__Job__:
What follows is a listing to be transcribed exactly.

[Region labeling records]
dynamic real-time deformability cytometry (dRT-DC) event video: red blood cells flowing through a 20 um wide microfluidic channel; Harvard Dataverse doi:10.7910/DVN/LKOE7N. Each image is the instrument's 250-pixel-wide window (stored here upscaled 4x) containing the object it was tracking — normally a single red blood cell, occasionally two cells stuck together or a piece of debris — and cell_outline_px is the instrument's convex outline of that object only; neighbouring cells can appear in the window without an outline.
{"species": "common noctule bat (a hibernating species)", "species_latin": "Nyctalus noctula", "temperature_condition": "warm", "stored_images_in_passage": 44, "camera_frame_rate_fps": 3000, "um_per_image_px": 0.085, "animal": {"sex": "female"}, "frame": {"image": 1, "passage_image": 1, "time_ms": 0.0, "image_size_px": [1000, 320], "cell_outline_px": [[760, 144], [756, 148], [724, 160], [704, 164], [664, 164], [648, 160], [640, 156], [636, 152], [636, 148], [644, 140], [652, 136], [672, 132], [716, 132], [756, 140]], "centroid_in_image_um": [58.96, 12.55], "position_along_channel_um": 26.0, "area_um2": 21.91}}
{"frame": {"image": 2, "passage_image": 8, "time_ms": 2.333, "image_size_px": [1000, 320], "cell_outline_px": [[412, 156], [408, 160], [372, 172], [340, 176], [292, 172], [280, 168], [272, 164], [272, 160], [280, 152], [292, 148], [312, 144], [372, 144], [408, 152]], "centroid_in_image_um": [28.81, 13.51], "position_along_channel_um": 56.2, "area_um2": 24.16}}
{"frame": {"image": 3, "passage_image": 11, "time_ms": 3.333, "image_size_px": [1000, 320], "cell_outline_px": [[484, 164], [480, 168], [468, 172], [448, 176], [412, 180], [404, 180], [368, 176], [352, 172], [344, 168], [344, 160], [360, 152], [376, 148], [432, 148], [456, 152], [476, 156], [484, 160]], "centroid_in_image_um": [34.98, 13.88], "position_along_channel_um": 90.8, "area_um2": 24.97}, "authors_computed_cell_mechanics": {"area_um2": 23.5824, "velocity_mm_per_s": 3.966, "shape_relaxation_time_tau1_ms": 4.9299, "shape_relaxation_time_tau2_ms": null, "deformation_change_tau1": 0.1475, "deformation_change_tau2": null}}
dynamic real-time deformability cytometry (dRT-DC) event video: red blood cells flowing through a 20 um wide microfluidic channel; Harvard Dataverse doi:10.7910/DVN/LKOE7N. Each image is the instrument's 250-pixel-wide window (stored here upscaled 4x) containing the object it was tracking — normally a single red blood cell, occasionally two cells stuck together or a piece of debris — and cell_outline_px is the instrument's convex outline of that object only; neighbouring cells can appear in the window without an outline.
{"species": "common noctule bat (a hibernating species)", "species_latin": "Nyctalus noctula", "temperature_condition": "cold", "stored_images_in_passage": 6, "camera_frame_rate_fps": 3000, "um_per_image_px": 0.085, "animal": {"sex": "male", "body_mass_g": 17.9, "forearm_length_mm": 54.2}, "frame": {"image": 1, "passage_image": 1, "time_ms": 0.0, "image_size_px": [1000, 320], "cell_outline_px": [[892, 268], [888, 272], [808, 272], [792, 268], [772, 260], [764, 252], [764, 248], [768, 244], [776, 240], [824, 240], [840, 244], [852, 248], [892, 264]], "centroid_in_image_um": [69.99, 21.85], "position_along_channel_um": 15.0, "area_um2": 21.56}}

__Worked answer__:
dynamic real-time deformability cytometry (dRT-DC) event video: red blood cells flowing through a 20 um wide microfluidic channel; Harvard Dataverse doi:10.7910/DVN/LKOE7N. Each image is the instrument's 250-pixel-wide window (stored here upscaled 4x) containing the object it was tracking — normally a single red blood cell, occasionally two cells stuck together or a piece of debris — and cell_outline_px is the instrument's convex outline of that object only; neighbouring cells can appear in the window without an outline.
{"species": "common noctule bat (a hibernating species)", "species_latin": "Nyctalus noctula", "temperature_condition": "warm", "stored_images_in_passage": 44, "camera_frame_rate_fps": 3000, "um_per_image_px": 0.085, "animal": {"sex": "female"}, "frame": {"image": 1, "passage_image": 1, "time_ms": 0.0, "image_size_px": [1000, 320], "cell_outline_px": [[760, 144], [756, 148], [724, 160], [704, 164], [664, 164], [648, 160], [640, 156], [636, 152], [636, 148], [644, 140], [652, 136], [672, 132], [716, 132], [756, 140]], "centroid_in_image_um": [58.96, 12.55], "position_along_channel_um": 26.0, "area_um2": 21.91}}
{"frame": {"image": 2, "passage_image": 8, "time_ms": 2.333, "image_size_px": [1000, 320], "cell_outline_px": [[412, 156], [408, 160], [372, 172], [340, 176], [292, 172], [280, 168], [272, 164], [272, 160], [280, 152], [292, 148], [312, 144], [372, 144], [408, 152]], "centroid_in_image_um": [28.81, 13.51], "position_along_channel_um": 56.2, "area_um2": 24.16}}
{"frame": {"image": 3, "passage_image": 11, "time_ms": 3.333, "image_size_px": [1000, 320], "cell_outline_px": [[484, 164], [480, 168], [468, 172], [448, 176], [412, 180], [404, 180], [368, 176], [352, 172], [344, 168], [344, 160], [360, 152], [376, 148], [432, 148], [456, 152], [476, 156], [484, 160]], "centroid_in_image_um": [34.98, 13.88], "position_along_channel_um": 90.8, "area_um2": 24.97}, "authors_computed_cell_mechanics": {"area_um2": 23.5824, "velocity_mm_per_s": 3.966, "shape_relaxation_time_tau1_ms": 4.9299, "shape_relaxation_time_tau2_ms": null, "deformation_change_tau1": 0.1475, "deformation_change_tau2": null}}
dynamic real-time deformability cytometry (dRT-DC) event video: red blood cells flowing through a 20 um wide microfluidic channel; Harvard Dataverse doi:10.7910/DVN/LKOE7N. Each image is the instrument's 250-pixel-wide window (stored here upscaled 4x) containing the object it was tracking — normally a single red blood cell, occasionally two cells stuck together or a piece of debris — and cell_outline_px is the instrument's convex outline of that object only; neighbouring cells can appear in the window without an outline.
{"species": "common noctule bat (a hibernating species)", "species_latin": "Nyctalus noctula", "temperature_condition": "cold", "stored_images_in_passage": 6, "camera_frame_rate_fps": 3000, "um_per_image_px": 0.085, "animal": {"sex": "male", "body_mass_g": 17.9, "forearm_length_mm": 54.2}, "frame": {"image": 1, "passage_image": 1, "time_ms": 0.0, "image_size_px": [1000, 320], "cell_outline_px": [[892, 268], [888, 272], [808, 272], [792, 268], [772, 260], [764, 252], [764, 248], [768, 244], [776, 240], [824, 240], [840, 244], [852, 248], [892, 264]], "centroid_in_image_um": [69.99, 21.85], "position_along_channel_um": 15.0, "area_um2": 21.56}}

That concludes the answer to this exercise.